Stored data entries
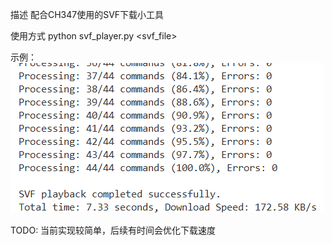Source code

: 描述
    配合CH347使用的SVF下载小工具

使用方式
    python svf_player.py <svf_file>

示例：
    ![alt text](image.png)

TODO:
    当前实现较简单，后续有时间会优化下载速度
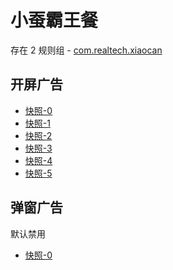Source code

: # 小蚕霸王餐

存在 2 规则组 - [com.realtech.xiaocan](/src/apps/com.realtech.xiaocan.ts)

## 开屏广告

- [快照-0](https://i.gkd.li/import/12843368)
- [快照-1](https://i.gkd.li/import/13363222)
- [快照-2](https://i.gkd.li/import/13363246)
- [快照-3](https://i.gkd.li/import/12854728)
- [快照-4](https://i.gkd.li/import/13694858)
- [快照-5](https://i.gkd.li/import/13794403)

## 弹窗广告

默认禁用

- [快照-0](https://i.gkd.li/import/13694864)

Instruction => Copy out every line of the data above word for word, leaving out the pictures.

Output =>
Source code

: 描述
    配合CH347使用的SVF下载小工具

使用方式
    python svf_player.py <svf_file>

示例：
    ![alt text](image.png)

TODO:
    当前实现较简单，后续有时间会优化下载速度
Source code

: # 小蚕霸王餐

存在 2 规则组 - [com.realtech.xiaocan](/src/apps/com.realtech.xiaocan.ts)

## 开屏广告

- [快照-0](https://i.gkd.li/import/12843368)
- [快照-1](https://i.gkd.li/import/13363222)
- [快照-2](https://i.gkd.li/import/13363246)
- [快照-3](https://i.gkd.li/import/12854728)
- [快照-4](https://i.gkd.li/import/13694858)
- [快照-5](https://i.gkd.li/import/13794403)

## 弹窗广告

默认禁用

- [快照-0](https://i.gkd.li/import/13694864)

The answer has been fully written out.